(Selected extract):
^^^^^^^^^^^^^^^^

Interview with Master Stern
Columnist & Master of yielding

 

 

 

 

 

stern@bdsmu.com  

Read the SCENEprofiles Interview with yielding  
Read yielding's columns Spirituality & Slavery Part I and Part II 

Read yielding's humor column You, too, can Write BDSM Poetry!


SENSUOUS SADIE: You live in a 24/7 committed relationship with yielding, although you are not always geographically together. How do you keep your relationship alive and committed from a distance of 200 miles? How long have you been together?

MASTER STERN: "There are three things that you must never allow to fade in any good and healthy relationship: communication, communication, and unabashed honesty. Well that is really only two but you get my drift. In nearly four years yielding and I have only missed our daily phone call three or four times. We almost always have at least a part of our conversation about our relationship.

"There is an element of commitment that is the underlying fabric of our relationship. Constant re-evaluation of the tenants of the relationship is made possible by a deeply held commitment. We need not live in fear of saying the wrong thing or touching on a sore topic. I demand that bothersome issues are brought forth and discussed. Neither of us is always perfectly pleased with the result of such discussions but we always find a way to reconcile the issues. I have the authority to dictate resolutions to troubling issues in our relationship. I rarely invoke that power. I am a Master to one slave. I'm not her dictator.

"Authoritarian regimes don't work any better in relationships than they do in companies or countries. No matter how benevolent the subjects of such a regime, they will eventually find reason and motivation to rebel."

Sadie: How did you discover BDSM? Was it always in you, or something that developed?

Stern:  "I first became involved in the BDSM scene several years ago after going through a divorce after 18 years of 'vanilla' marriage. I had been exploring the world of D/s, BDSM for a year or so vicariously on the Internet. At this time I had known yielding socially for about three years, and later that year I had several D/s encounters and was in the process of discovering myself.

"I attended a lot of munches, visited some clubs, and had a number of play dates. Eventually I fell hopelessly in love with the woman that would eventually become my slave and I began my pursuit. The same sets of courtship rituals that guide vanilla relationship building are present in the BDSM world. Just because a person is submissive does not mean she will simply submit to anyone who thinks himself a dominant person. Experience has shown that anyone terribly willing to submit is probably too needy for a healthy long-term relationship. I digress.

^^^^^^^^^^^^^^^^

(Data extract):
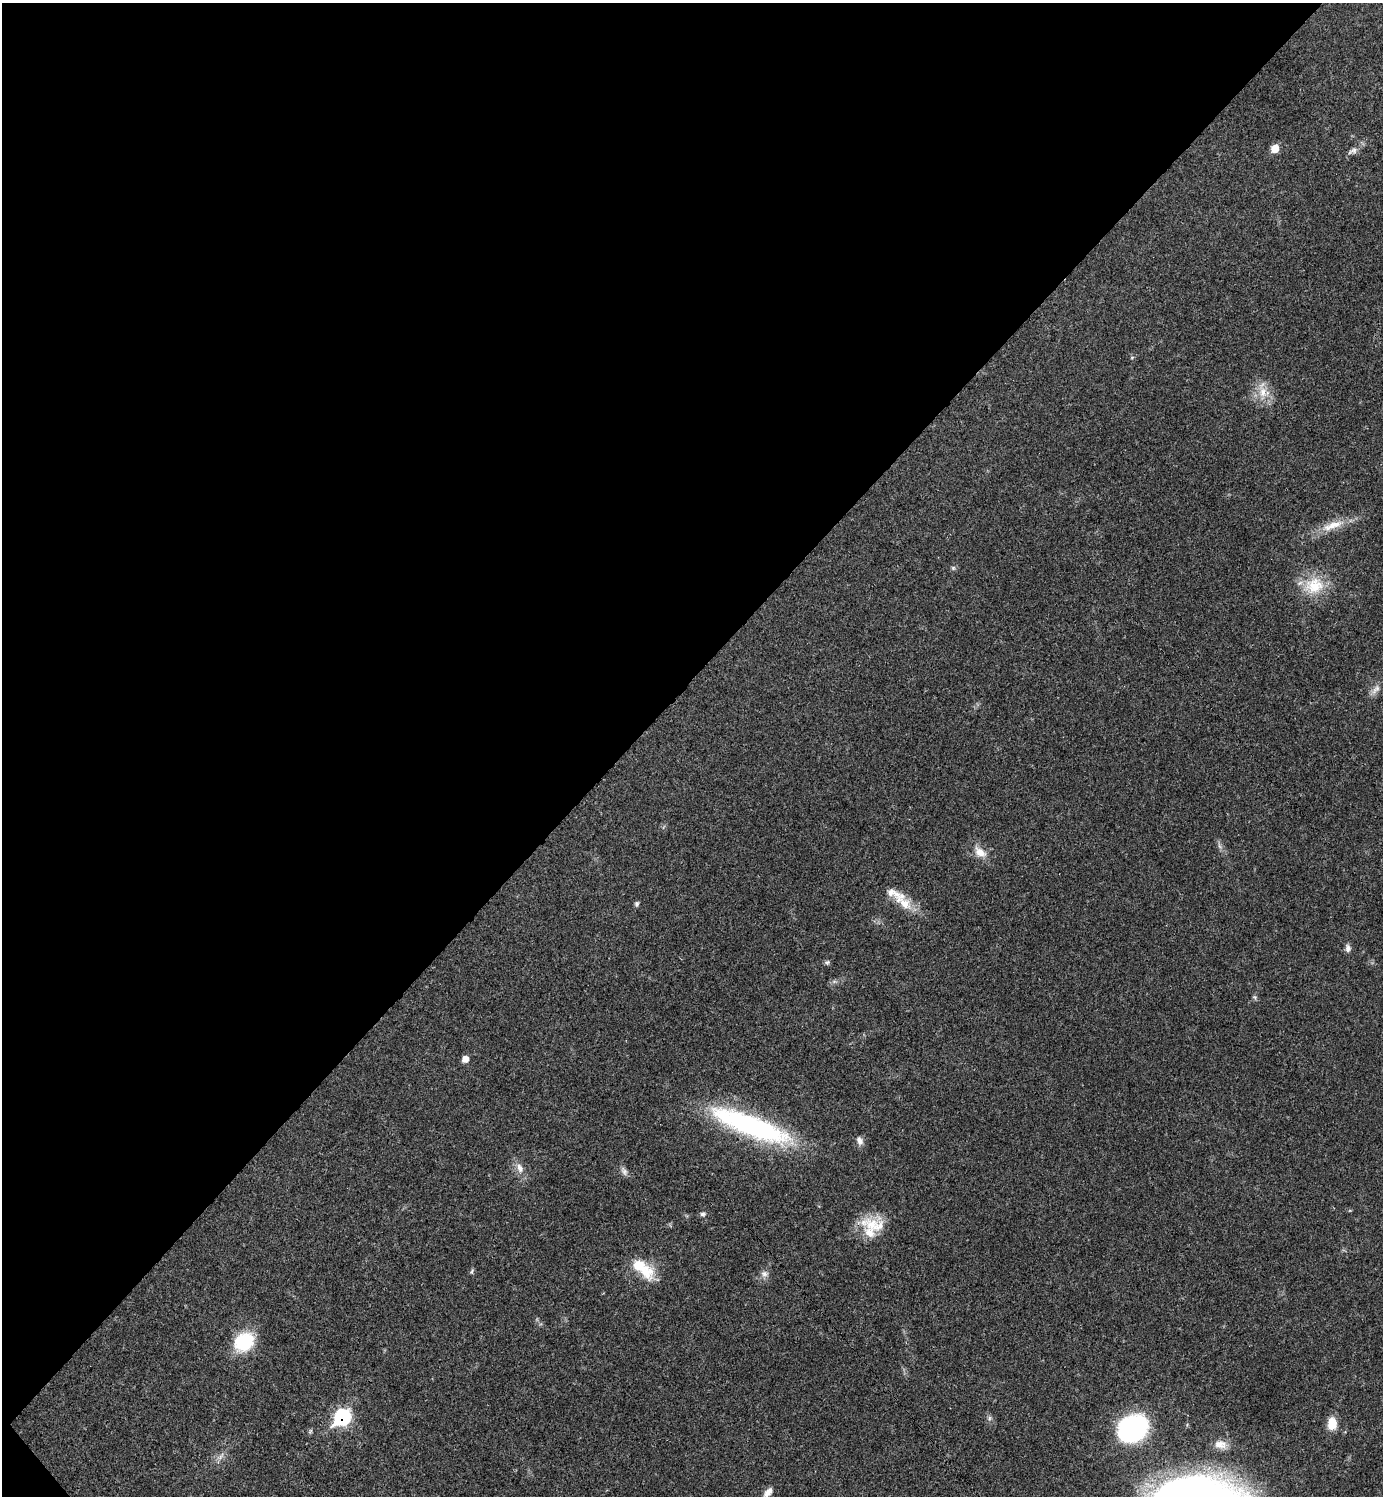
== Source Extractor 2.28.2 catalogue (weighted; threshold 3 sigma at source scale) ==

^^^^^^^^^^^^^^^^

(What to work on):
#1 In the interview with Master Stern, answer each question on its own line.
(a) About how many times have Stern and yielding missed their daily phone call?
(b) How many years did Stern's "vanilla" marriage last?
(c) For roughly how long had Stern known yielding socially when he began his D/s encounters?
#2 Please resume the interview with Master Stern after its final sentence, keeping Stern's voice.

(Task-by-task answers):
#1
(a) Three or four times, in nearly four years.
(b) 18 years.
(c) About three years.

#2
"The short answer is yes; I have always been interested in all things kinky and always from a dominant perspective.

"During innumerable hours of retrospection I recall some thoughts that have been with me since I attained sexual awareness. The thought - a fantasy - which is still clear in my mind, is one of me standing over a girl and thinking, 'I'll make her do what I want her to do.' It was such a turn-on to imagine myself having this sort of power. I'm sure both the thought and the behavior were repressed because it felt somehow criminal. The entire idea of negotiating sex was unthinkable for me in those days. I suppose that is exactly what a shame-based, emotionally abusive childhood would produce."
 
Sadie: Please tell me about your BDSM practice. Do you have any special interests?

Stern:  "I'm interested in almost everything to do with bondage, discipline, sadomasochism, and total power exchange. But special? I suppose the power exchange is my biggest interest. At least the exchange of power is what brings me the most satisfaction.

"Most recently I have begun to study hypnosis. In our first attempt, which was dramatically successful, I conducted a 45-minute session of guided relaxation and imagery. I successfully guided my slave to a mind space where she was extremely stimulated and experienced multiple orgasms without my touching her (or allowing her to touch herself.)

Sadie: How has your practice changed over the duration of your relationship?

Stern:  "What was once a desire for kinky sex, a desire to dominate a woman and direct her sexual actions, has grown into a full-blown lifestyle. Change over time is subtle, it happens every day, like wrinkles in your skin; the changes are noticeable in retrospect but seldom in a day or a week."

Sadie: How would you describe your philosophical approach to BDSM?

Stern:  "This is a tough one; I almost decided not to answer because it was simply too much effort to explain a philosophy while in an interview. Philosophers have been writing about the philosophy of one thing or another for centuries, and most of what they have to say is there to justify a trite answer to a query.

"I prefer to be trite and let the reader draw his own conclusions. I see my approach as existential. There is no inherent meaning to life. We, being the living ones, give life meaning. By extension there is no inherent meaning to BDSM, TPE, or plain old fun for that matter. My philosophy is, therefore, defined by me, for me, and has no bearing on others. I'm hedonistic and altruistic. Here we go…. I like being the 'white knight' so I am altruistic in order to please myself, which makes me hedonistic and so on…
 
Sadie: What are the parameters that you think need be present for dom or subspace to move into a more spiritual realm? Or is it all the same thing?

Stern:  "Dom space is easy for me most of the time. I need only be reasonably healthy, rested, and in the proximity of my slave/submissive. For me, what comes after is a sense of power and powerlessness; the former, over my subject, and the latter under a 'spell' of sorts. Not in a supernatural sense, but a frame of mind, a place of mind, where I feel good.

"As I understand it (this is purely from my own observations, I could be way off here), sub-space appears to be a physiological reaction to the combination of an emotional state and a physical one. It is drug-like in nature and may be brought about even if the physical state is imaginary (fantasy, not delusion).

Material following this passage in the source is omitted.